◆ To do
Set down exactly the stretch of lines below that opens at the line containing "Net Income, 2015: 380000 -> 457500" and continues through the last line of the entries, and nothing else.
____ Provided records
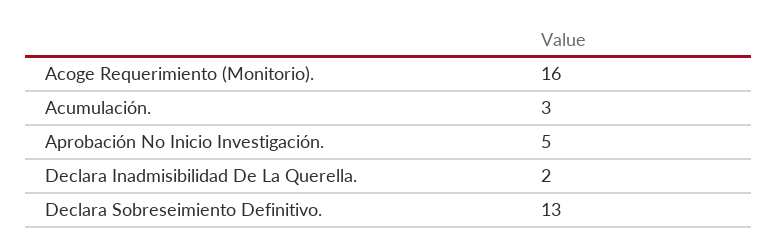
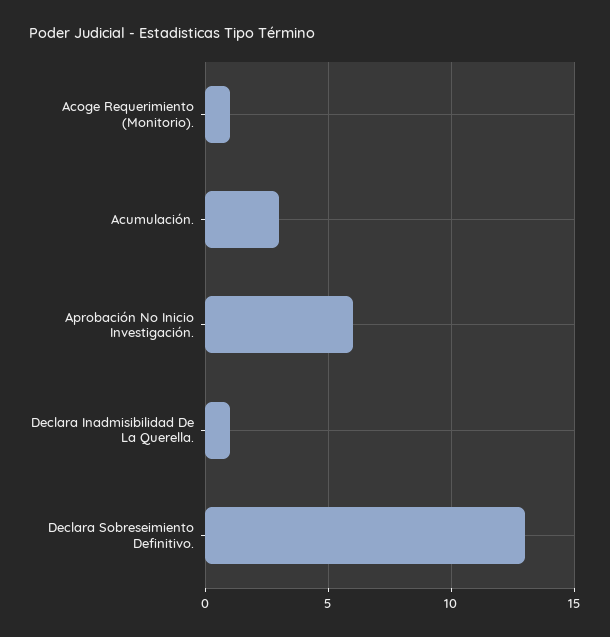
Acoge Requerimiento (Monitorio).: 16 -> 1
Aprobación No Inicio Investigación.: 5 -> 6
Declara Inadmisibilidad De La Querella.: 2 -> 1

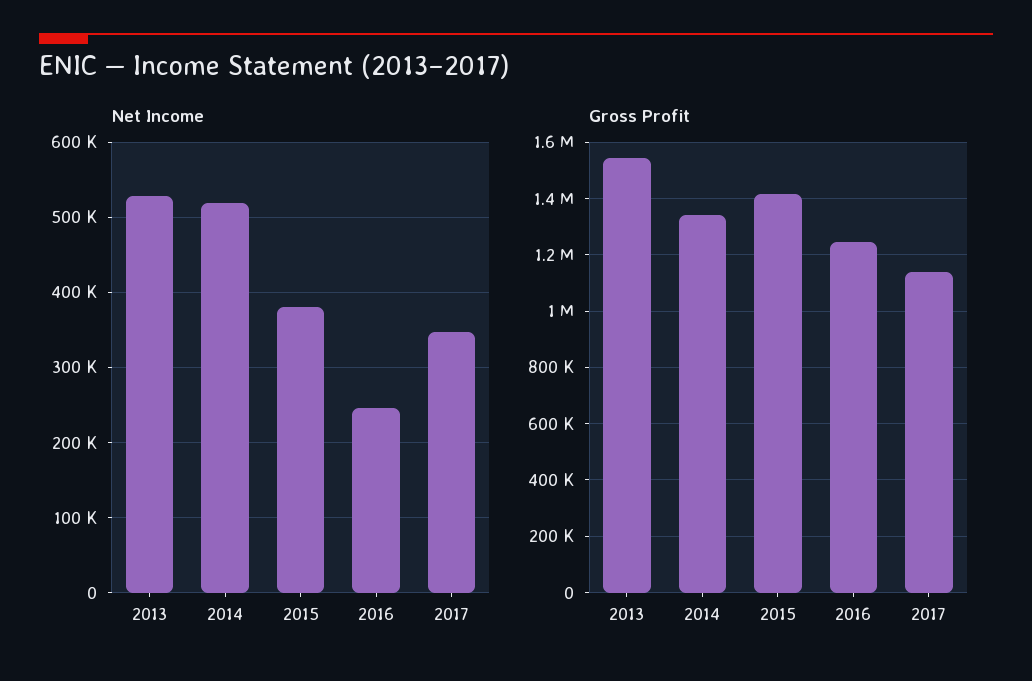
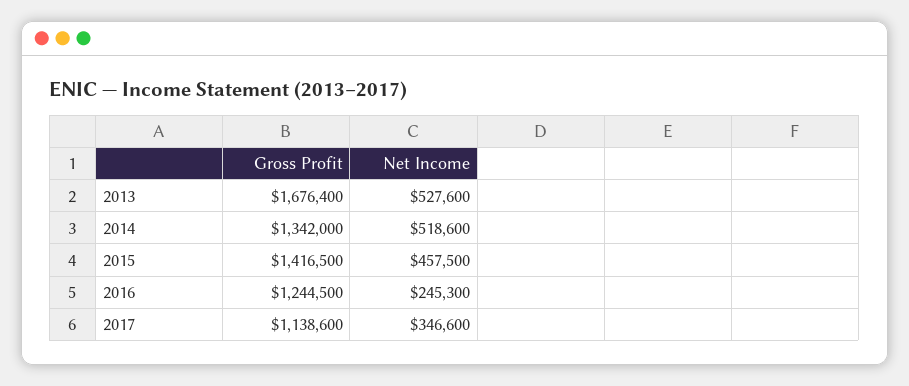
Net Income, 2015: 380000 -> 457500
Gross Profit, 2013: 1550000 -> 1676400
________
◆ Your response
Net Income, 2015: 380000 -> 457500
Gross Profit, 2013: 1550000 -> 1676400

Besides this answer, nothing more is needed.